──────── Text section ────────

We are currently being told that these are times of austerity – times of cutbacks in order to ensure a healthy economy. It is important to think about how it is that poor people are hit disproportionately hard and rich people are getting richer. The richest 1% in the world own 95% of the world’s resources. The worlds 1,210 billionaires own more than all of the property that the poorest half of the world owns – 12 hundred people own more than 3 billion people!

People on OW (Ontario Works or welfare) get $376 a month for shelter while those on ODSP (Ontario Disability Support Plan) get $479 – neither are anywhere close the average rent for a bachelor apartment in Toronto ($837 a month). This means that people don’t have enough money for food and rent – if either. But, here and around the world rich people aren’t being told that they have to tighten their belts – they aren’t told they have to live in substandard housing and make choices between food and rent. In Ontario, there are almost a million people on social assistance, nearly half of them on ODSP.

────────

> Task list
[1] Reproduce the part of the passage on austerity that opens with the words containing "We are currently" and closes with "3 billion people!".
[2] Summarize the passage on austerity in two sentences.

──────── Given records ────────

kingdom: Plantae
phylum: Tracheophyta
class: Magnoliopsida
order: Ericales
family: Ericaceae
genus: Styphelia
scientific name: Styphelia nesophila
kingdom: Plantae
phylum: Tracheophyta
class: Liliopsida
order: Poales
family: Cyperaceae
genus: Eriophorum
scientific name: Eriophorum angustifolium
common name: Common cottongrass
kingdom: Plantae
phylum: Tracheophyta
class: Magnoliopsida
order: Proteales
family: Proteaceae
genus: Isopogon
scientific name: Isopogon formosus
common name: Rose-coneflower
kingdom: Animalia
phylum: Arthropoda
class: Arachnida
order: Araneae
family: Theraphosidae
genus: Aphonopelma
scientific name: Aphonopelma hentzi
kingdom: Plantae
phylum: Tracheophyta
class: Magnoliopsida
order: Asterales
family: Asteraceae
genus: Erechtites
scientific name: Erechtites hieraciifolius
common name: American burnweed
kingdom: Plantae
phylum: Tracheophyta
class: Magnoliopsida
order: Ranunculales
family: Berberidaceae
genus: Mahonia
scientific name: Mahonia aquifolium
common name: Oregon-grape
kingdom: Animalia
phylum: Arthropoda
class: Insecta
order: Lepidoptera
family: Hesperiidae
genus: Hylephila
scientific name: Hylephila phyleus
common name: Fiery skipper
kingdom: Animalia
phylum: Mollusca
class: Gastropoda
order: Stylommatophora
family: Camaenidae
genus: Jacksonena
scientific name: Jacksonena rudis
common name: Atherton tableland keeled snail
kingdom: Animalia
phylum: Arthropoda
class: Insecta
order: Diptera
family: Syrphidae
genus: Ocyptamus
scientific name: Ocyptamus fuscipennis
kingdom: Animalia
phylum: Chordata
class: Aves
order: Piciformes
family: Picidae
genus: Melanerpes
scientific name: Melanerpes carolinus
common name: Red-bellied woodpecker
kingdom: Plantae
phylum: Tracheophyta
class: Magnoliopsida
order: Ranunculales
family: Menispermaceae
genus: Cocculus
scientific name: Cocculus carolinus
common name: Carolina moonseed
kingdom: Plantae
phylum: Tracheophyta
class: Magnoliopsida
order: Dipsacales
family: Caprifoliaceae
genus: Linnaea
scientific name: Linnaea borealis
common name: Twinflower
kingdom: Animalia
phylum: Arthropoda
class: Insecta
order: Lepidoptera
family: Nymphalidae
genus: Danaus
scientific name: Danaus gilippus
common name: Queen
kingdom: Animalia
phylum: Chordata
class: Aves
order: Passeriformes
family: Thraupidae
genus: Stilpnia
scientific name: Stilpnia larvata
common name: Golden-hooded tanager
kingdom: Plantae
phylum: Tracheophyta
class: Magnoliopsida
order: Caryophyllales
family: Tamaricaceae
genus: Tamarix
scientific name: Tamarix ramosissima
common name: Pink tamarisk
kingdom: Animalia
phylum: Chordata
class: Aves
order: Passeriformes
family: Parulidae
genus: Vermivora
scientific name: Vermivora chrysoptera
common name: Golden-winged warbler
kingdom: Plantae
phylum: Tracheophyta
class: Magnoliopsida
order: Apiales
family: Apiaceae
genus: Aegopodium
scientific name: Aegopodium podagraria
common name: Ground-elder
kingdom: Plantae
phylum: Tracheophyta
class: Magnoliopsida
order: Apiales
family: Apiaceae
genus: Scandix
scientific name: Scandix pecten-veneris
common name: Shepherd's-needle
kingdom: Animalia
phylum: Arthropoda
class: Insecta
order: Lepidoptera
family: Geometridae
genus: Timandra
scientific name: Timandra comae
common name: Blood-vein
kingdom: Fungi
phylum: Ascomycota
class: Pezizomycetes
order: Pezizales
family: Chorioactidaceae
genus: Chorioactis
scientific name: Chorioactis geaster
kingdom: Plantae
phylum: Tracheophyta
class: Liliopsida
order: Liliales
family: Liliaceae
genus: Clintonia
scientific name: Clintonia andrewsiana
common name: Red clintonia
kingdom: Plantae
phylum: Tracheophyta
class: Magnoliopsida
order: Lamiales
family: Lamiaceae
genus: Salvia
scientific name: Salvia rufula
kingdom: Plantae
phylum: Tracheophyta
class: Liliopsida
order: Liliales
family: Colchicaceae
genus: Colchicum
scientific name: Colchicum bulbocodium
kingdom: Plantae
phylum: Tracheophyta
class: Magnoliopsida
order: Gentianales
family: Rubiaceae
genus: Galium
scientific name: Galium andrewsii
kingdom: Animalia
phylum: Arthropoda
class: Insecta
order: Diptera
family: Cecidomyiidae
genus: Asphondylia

────────

> Answer set
[1]
We are currently being told that these are times of austerity – times of cutbacks in order to ensure a healthy economy. It is important to think about how it is that poor people are hit disproportionately hard and rich people are getting richer. The richest 1% in the world own 95% of the world’s resources. The worlds 1,210 billionaires own more than all of the property that the poorest half of the world owns – 12 hundred people own more than 3 billion people!

[2] While austerity is being presented as necessary for a healthy economy, the poor are hit disproportionately hard and the rich grow richer, with the richest 1% owning 95% of the world's resources and 1,210 billionaires owning more than the poorest half of the world. In Ontario, where almost a million people are on social assistance, shelter allowances of $376 on OW and $479 on ODSP fall far short of the $837 average Toronto bachelor rent, forcing choices between food and rent that the rich are not asked to make.